The blind idiot god can’t hope to compete with intelligent design however, so we can expect humans to win the find-the-smallest-button arms race against their evolution-derived enemies (like moths, mosquitoes, or viruses).

Brute force

Brute force always works. If you stuff enough moths into my house, my measly passive traps won’t be sufficient. In fact, if my house were big enough and there were enough moths, the males that were somehow not attracted to my sticky female pheromones but found females anyway would be the only ones to pass down their genes. With enough moths and enough time, the blind idiot god of moth evolution would find a way to elude my traps by pressing an alternate small button to those specific pheromones, in order to power its reproduction. This type of brute force, which grants a stupid and blind enemy the power of adaptation, can be found in battles with cancer, viruses, or pesticides.[4]

The only counter to this brute force is more brute force, in the form of chemotherapy, gene drives, or pesticides 1 level of magnitude deadlier than the last. One fell swoop instead of targeted attacks.

Why is this important?

Being intelligent lets you engineer things. It lets you find the smallest buttons to press to bring about results, and often those buttons are insidious and lay on a whole other dimension than the ones your enemy operates on. Moths can’t understand “synthetic pheromones” and they can’t understand “I’m killing you because the vast fields of cloth you call food are my clothes, and I don’t want holes in them”. Individual moths cannot compete with my moth traps, and the only hope moth genes have of surviving in the long term involves brute force in the form of swarm-worthy numbers and long timescales.
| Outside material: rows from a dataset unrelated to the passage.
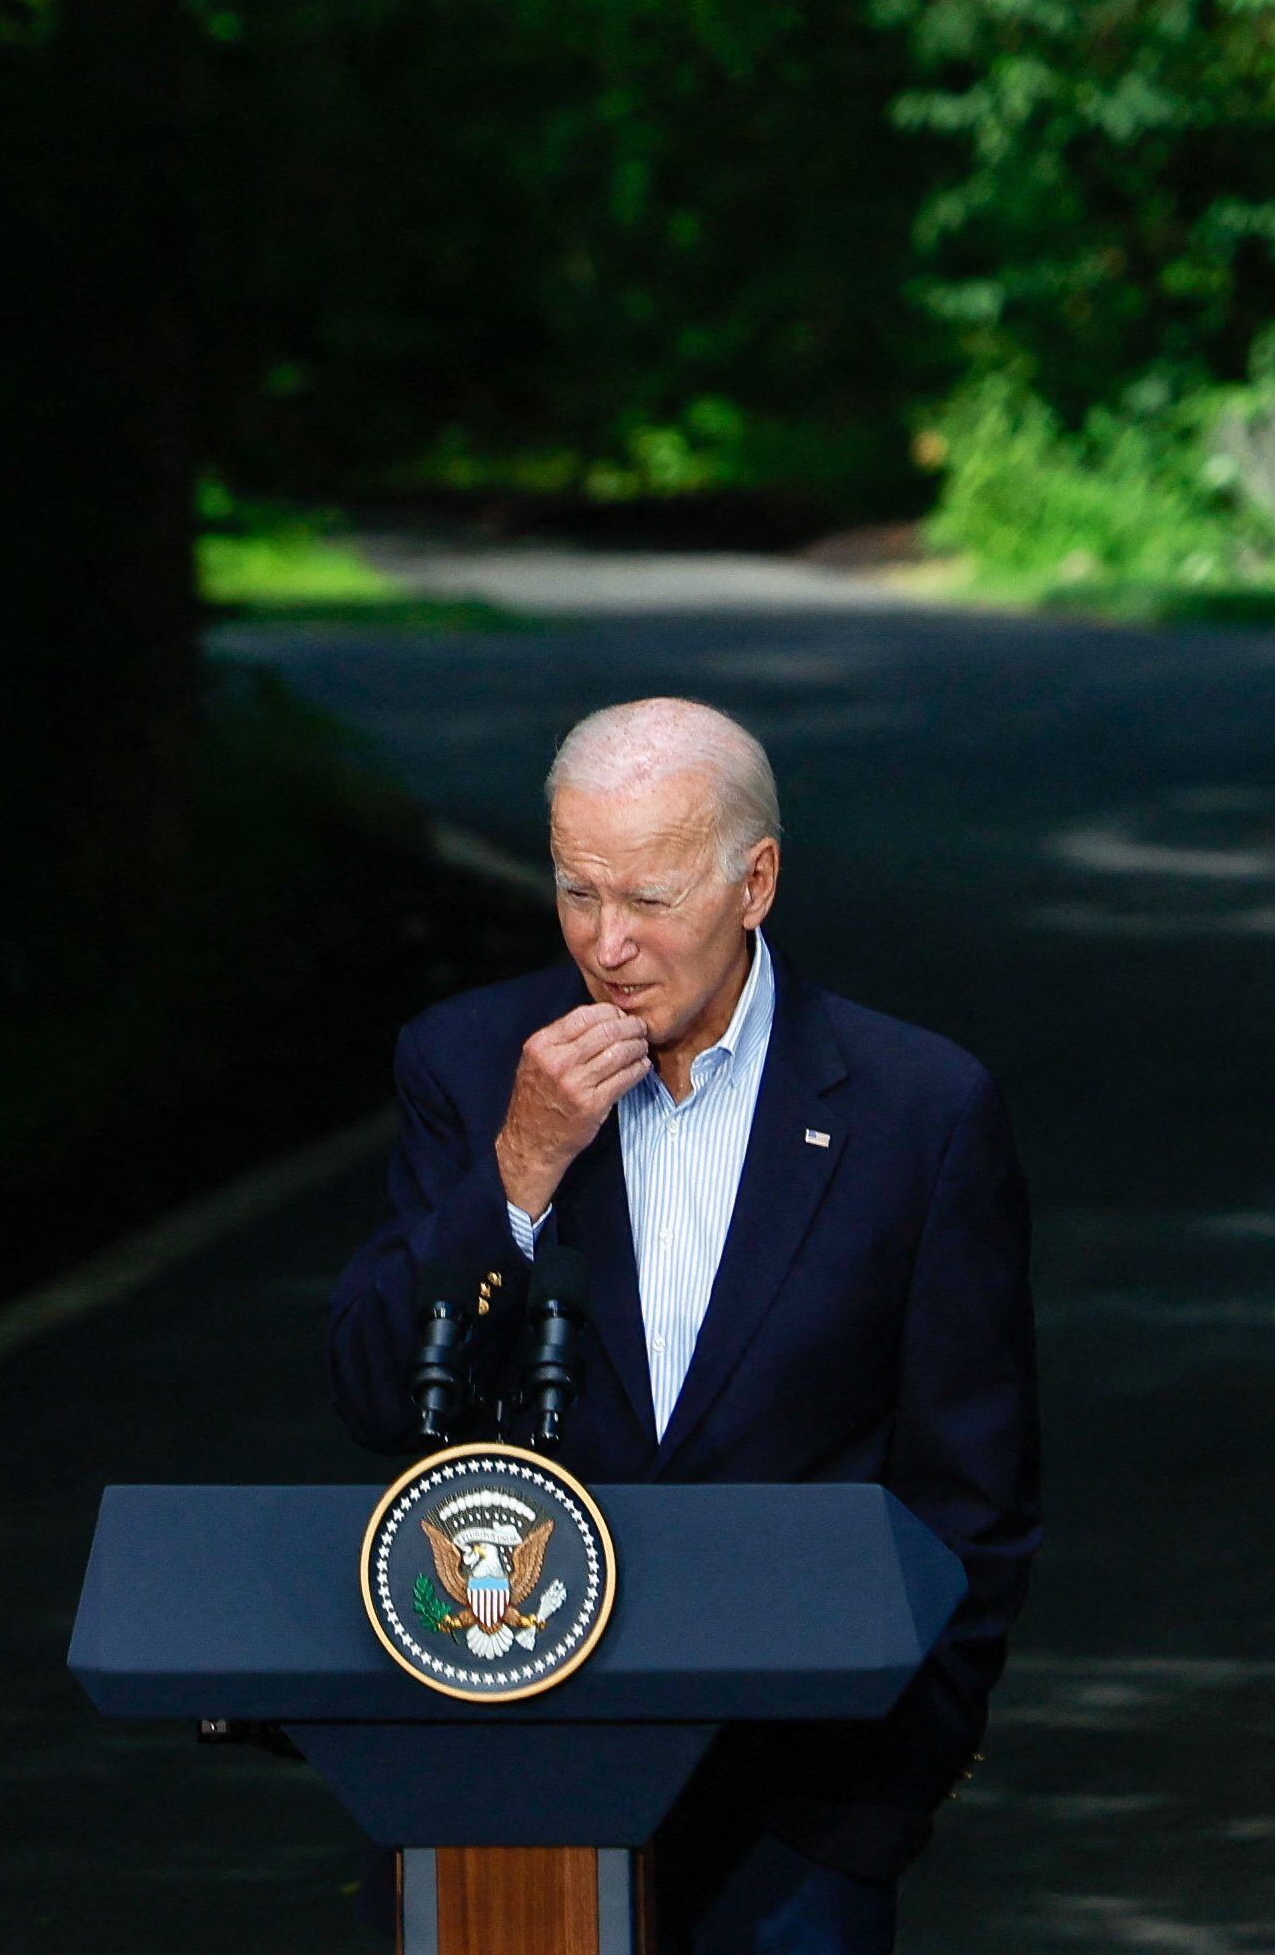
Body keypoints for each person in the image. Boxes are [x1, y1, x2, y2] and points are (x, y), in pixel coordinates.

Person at [330, 698, 1040, 1955]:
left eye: (650, 899)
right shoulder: (471, 1060)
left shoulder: (918, 1107)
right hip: (516, 1785)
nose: (608, 945)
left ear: (753, 880)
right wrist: (519, 1168)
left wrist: (885, 1796)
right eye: (576, 894)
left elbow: (971, 1492)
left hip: (801, 1818)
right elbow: (384, 1393)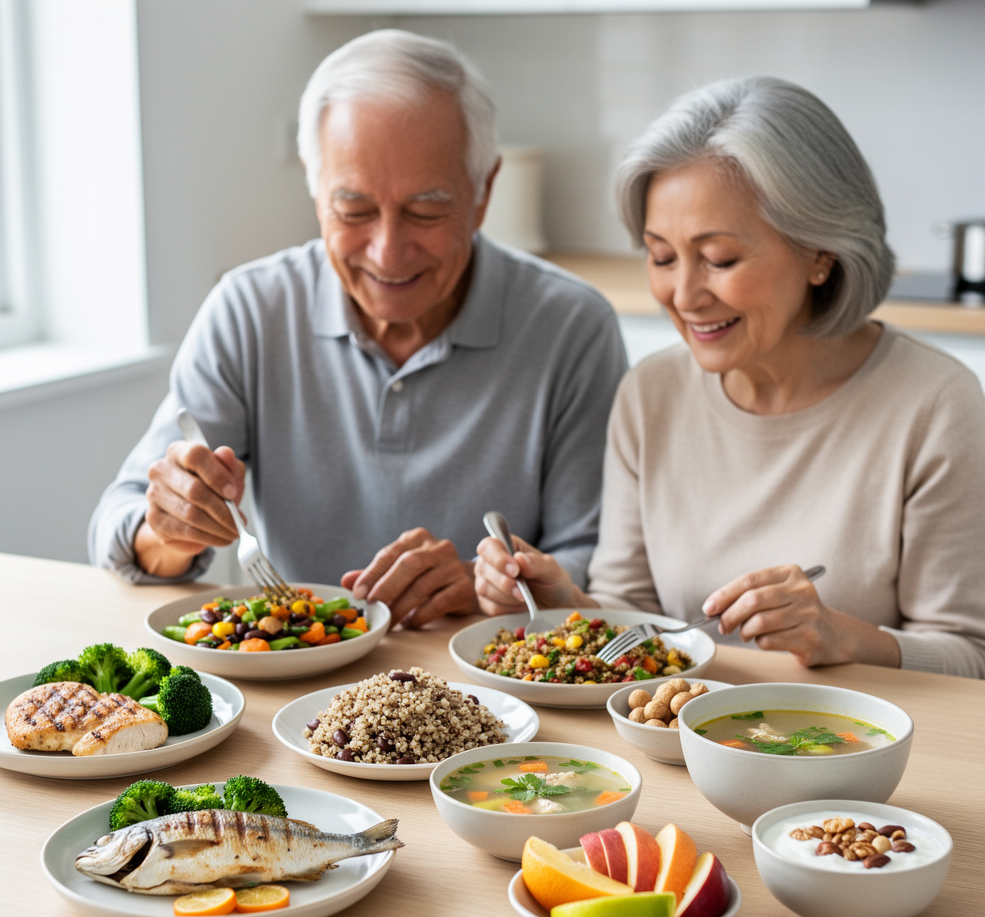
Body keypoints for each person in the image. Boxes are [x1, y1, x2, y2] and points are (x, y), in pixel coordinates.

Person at [89, 29, 627, 628]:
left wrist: (492, 586)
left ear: (484, 193)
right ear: (315, 192)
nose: (388, 252)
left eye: (426, 211)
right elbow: (118, 523)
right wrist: (171, 531)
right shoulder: (249, 309)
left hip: (495, 689)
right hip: (298, 675)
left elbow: (594, 558)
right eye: (354, 211)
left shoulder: (573, 326)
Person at [475, 76, 985, 678]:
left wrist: (840, 637)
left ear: (821, 252)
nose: (684, 295)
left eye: (719, 259)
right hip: (683, 746)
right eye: (661, 256)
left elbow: (968, 657)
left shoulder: (935, 404)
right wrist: (570, 607)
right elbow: (634, 625)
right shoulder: (651, 395)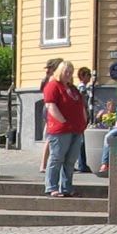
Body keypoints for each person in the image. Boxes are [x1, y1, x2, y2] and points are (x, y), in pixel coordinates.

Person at [41, 62, 85, 196]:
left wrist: (84, 121)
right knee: (57, 158)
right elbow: (51, 106)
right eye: (66, 71)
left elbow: (81, 105)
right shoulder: (53, 86)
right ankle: (51, 186)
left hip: (77, 129)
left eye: (71, 72)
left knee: (71, 160)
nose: (69, 74)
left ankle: (66, 187)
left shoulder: (73, 88)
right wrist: (64, 121)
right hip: (60, 129)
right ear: (60, 71)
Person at [73, 66, 97, 175]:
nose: (89, 78)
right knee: (81, 141)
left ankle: (83, 163)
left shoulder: (84, 88)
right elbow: (82, 103)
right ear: (83, 76)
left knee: (82, 141)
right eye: (88, 76)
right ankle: (82, 164)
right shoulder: (82, 88)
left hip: (83, 115)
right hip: (82, 116)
Given how fast human progress is going, it won’t be long before we have more efficient moth traps that can respond to adaptation, or before we find a reliable “one fell swoop” solution (like gene drives for mosquitoes, chemotherapy for cancer, or mass vaccination for smallpox).

Moth traps operate on a dimension above individual moths. In turn, an artificial superintelligence would operate on a dimension above individual humans. Tiny buttons equivalent to “moth pheromones” would be available to it. One fell swoop solutions like “gene drives” would also be available to it. Humans are currently in the phase in between “moth traps” and “gene drives” in which they are not effectively omnipotent relative to moths, but they are very close. An AGI would bridge that gap much faster if only because transistors are faster than synapses.

Eliezer Yudkowsky on X: "(via Dank EA Memes)" / X
  1. ^

    It’s a pretty horrible way to die, too. When I checked in on the trap at some point, there were about a dozen moths there, all of them alive and squirming, wings permanently damaged with no hope of escape. Insect sentience is still up for debate but it’s still not very fun to watch.

  2. ^

    Read more here. (The Wikipedia page ends with a hit list of insects that pheromone traps are effective with.)

  3. ^

    The case for using this seems strong.

  4. ^

    Cancerous cells that somehow evade your immune system (or chemotherapy rounds) survive to reproduce; viruses that bypass human vaccines survive to reproduce; insects that resist certain pesticides survive to reproduce.

    Numbers and time are the weapons with which humanity’s unagenty enemies fight. (Evolution is kind of agenty and it is an emergent property of numbers and time. An emergent intelligence, if you will.)